En cuanto al equilibrio de poder mundial, las personas elegidas por Trump para su gabinete dejan en evidencia sus intentos de alterarlo. Por primera vez en una generación, el sector israelí de derecha propenso a la retórica más violenta contra los palestinos no tendrá un freno de Washington. Por primera vez en una generación, los defensores de los derechos humanos en Rusia tendrán que dejar de considerar como aliados al Departamento de Estado y a la CIA, que se convertirán en una especie de conducto informal hacia Vladimir Putin y sus servicios secretos.
Todos estos cambios se deben a que el sistema mundial se está convirtiendo en un juego de suma negativa. Durante más de tres generaciones, fue un juego de suma positiva. Es como la diferencia entre el Great British Bake Off (Un programa donde se elige al mejor repostero) y el juego de pasar el paquete. En el Great British Bake Off, aunque solo gana una persona, siempre hay más tartas al final que al principio. En el juego de pasar el paquete, todos pierden excepto el ganador, y lo que hay dentro del paquete siempre es una desilusión.
La globalización era un juego de suma positiva a pesar de que apenas fue positivo para las antiguas poblaciones industriales de Occidente. Duró tanto la globalización que la gente empezó a creer que la economía del juego de pasar el paquete se había vuelto imposible. Estamos a punto de descubrir que nos equivocamos. Podemos seguir luchando por las políticas sociales, por la redistribución de la riqueza y por los derechos humanos en un mundo de suma negativa, pero no podemos hacerlo aferrándonos a “principios” que creíamos generales cuando no lo son.
Ya que la libre circulación como derecho absoluto desaparecerá cuando abandonemos la UE, yo reconfiguraría la política de emigración para que provea la máxima justicia social para dos grupos de personas: el grupo de los que ya viven en el Reino Unido, entre los que se incluyen tres millones de ciudadanos de la UE; y el de los refugiados, que deberían tener el derecho absoluto a pedir asilo en el país.
En el mundo globalizado, la “competitividad” era una carrera hacia abajo: salarios bajos y un estado de bienestar reducido. En el mundo en el que todos pierden, la competitividad es una pelea por encontrar trabajos bien remunerados y altamente especializados en el Reino Unido y no en otro lado.

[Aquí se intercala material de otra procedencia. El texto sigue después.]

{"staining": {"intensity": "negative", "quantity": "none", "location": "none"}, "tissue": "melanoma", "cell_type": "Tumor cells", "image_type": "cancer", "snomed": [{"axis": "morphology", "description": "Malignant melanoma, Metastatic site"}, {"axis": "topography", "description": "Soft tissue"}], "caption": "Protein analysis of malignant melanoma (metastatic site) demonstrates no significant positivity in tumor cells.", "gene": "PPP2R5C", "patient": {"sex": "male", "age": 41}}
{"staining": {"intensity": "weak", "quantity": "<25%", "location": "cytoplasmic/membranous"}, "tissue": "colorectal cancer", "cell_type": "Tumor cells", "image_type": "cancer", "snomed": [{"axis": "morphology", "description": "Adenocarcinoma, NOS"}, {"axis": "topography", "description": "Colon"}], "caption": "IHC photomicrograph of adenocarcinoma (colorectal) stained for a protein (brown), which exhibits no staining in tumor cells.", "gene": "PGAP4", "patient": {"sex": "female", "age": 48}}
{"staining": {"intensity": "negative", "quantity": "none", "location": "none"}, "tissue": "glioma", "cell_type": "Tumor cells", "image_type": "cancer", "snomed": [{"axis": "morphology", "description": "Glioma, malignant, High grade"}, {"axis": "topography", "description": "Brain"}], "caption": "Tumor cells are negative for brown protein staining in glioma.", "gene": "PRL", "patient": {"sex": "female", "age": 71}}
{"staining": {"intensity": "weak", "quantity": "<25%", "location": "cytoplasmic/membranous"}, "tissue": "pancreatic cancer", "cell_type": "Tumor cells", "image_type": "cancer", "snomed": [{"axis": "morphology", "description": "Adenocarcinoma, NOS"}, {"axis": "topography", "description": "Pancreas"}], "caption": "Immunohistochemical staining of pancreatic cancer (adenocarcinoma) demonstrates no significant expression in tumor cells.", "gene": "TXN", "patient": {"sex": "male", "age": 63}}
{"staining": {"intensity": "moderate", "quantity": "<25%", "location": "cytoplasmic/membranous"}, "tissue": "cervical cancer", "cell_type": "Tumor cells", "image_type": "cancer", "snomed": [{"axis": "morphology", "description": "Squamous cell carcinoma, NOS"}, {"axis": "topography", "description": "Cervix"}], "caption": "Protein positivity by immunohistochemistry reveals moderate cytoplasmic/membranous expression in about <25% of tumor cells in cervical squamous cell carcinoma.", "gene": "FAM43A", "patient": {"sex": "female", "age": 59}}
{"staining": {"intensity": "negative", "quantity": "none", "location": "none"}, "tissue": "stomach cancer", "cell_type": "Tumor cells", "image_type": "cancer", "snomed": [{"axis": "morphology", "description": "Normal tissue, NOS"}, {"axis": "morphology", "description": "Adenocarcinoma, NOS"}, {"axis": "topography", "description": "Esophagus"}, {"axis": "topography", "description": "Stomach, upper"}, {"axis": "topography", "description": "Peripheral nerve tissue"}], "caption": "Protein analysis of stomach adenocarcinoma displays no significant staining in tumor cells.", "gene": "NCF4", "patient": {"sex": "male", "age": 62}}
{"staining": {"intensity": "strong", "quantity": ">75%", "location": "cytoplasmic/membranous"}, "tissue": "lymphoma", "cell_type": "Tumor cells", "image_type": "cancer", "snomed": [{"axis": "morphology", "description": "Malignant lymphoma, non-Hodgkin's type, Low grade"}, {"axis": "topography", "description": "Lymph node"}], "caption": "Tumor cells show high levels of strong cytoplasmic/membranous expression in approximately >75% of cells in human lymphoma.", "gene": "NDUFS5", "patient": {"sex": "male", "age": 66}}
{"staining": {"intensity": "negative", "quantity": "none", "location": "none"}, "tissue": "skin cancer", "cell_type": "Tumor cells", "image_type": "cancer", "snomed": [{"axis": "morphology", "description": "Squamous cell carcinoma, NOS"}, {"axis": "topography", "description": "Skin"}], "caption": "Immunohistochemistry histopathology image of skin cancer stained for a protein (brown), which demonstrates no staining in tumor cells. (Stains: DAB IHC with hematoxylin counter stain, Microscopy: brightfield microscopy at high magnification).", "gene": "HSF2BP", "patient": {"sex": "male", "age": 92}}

Las armas para lograrlo deberían ser una política industrial activa, exenciones tributarias, un gasto de bienestar alto y educación universitaria gratuita y financiada por el Estado.
Lo primero que tenemos que pensar es que el Reino Unido es un país con armamento nuclear cuyo principal aliado en los últimos 70 años está repentinamente gobernado por un cleptócrata impredecible y con una deuda moral con el Kremlin. Durante al menos cuatro años, Reino Unido debe manejar las relaciones diplomáticas por su cuenta. Debemos dejar de albergar la ilusión de que nosotros solos tendremos la capacidad de salvar a la revolución siria, de impedir que Israel ataque nuevamente a Gaza o de hacer que Abdel Fattah al Sisi deje salir de prisión a los periodistas. Debemos seguir intentándolo, por supuesto, pero no esperemos tener demasiado éxito.
Estos hechos alarmantes harán que la izquierda y el movimiento climático se enfrenten a elecciones difíciles, las mismas que tendrán que enfrentar los políticos liberales de centro. Como le dijo Churchill al Congreso de Estados Unidos el Día del Empaquetado en 1941, lo único que podemos hacer es “empuñar la espada por la libertad y deshacernos de la funda”.